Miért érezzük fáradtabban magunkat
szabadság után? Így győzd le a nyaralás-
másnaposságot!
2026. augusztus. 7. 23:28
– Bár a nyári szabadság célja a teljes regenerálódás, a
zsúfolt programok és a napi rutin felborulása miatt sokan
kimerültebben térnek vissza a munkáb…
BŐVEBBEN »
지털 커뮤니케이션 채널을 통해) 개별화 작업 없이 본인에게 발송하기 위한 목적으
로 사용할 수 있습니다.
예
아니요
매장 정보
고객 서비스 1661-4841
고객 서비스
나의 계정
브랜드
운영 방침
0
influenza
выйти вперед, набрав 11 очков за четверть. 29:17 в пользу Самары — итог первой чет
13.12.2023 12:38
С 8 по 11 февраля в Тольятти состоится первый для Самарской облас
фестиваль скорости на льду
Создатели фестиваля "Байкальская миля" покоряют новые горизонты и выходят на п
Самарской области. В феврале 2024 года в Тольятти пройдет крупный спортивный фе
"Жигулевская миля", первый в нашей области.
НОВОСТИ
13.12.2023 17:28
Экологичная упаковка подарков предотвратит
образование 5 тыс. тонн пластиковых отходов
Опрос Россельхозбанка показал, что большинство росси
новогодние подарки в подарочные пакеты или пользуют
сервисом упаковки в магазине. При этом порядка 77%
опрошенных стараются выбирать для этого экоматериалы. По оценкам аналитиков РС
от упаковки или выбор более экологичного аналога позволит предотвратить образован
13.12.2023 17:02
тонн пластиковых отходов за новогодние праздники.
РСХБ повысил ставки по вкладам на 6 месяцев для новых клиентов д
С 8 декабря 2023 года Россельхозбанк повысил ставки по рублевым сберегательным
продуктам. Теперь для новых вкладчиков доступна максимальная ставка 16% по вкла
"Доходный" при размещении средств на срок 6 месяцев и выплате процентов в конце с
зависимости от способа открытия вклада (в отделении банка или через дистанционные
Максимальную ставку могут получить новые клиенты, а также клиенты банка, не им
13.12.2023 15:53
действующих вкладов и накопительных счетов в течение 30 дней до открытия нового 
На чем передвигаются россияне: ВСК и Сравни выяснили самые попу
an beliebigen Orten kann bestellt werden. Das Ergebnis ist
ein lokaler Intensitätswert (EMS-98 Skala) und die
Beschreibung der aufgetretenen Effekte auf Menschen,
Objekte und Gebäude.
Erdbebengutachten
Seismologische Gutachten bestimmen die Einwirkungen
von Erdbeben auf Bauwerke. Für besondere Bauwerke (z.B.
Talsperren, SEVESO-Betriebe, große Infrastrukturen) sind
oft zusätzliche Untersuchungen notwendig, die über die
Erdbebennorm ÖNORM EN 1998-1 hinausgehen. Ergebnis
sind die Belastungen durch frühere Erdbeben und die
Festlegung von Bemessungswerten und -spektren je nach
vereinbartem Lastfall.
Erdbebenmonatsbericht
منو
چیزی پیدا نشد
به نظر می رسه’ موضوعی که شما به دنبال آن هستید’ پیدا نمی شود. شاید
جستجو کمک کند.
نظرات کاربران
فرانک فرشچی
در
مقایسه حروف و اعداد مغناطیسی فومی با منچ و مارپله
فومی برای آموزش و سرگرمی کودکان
——————————
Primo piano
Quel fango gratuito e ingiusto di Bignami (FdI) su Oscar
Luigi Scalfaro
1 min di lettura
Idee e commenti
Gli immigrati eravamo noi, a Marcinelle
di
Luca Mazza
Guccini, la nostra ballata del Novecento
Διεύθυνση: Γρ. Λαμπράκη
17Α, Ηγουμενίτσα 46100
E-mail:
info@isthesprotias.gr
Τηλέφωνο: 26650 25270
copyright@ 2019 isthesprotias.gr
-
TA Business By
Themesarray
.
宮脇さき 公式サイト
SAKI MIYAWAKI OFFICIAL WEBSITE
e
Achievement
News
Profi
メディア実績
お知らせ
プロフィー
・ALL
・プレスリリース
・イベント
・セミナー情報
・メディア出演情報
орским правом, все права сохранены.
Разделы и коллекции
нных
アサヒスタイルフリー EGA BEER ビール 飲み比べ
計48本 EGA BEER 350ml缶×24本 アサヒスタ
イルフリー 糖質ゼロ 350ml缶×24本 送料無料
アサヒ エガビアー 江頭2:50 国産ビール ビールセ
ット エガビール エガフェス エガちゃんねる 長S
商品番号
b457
——————————
**EXERCISE PROMPT**: Copy out, word for word, every line in the records from the line containing "Miért érezzük fáradtabban magunkat" to the line containing "kimerültebben térnek vissza a munkáb…", including both of those lines.

**WRITTEN ANSWER**:
Miért érezzük fáradtabban magunkat
szabadság után? Így győzd le a nyaralás-
másnaposságot!
2026. augusztus. 7. 23:28
– Bár a nyári szabadság célja a teljes regenerálódás, a
zsúfolt programok és a napi rutin felborulása miatt sokan
kimerültebben térnek vissza a munkáb…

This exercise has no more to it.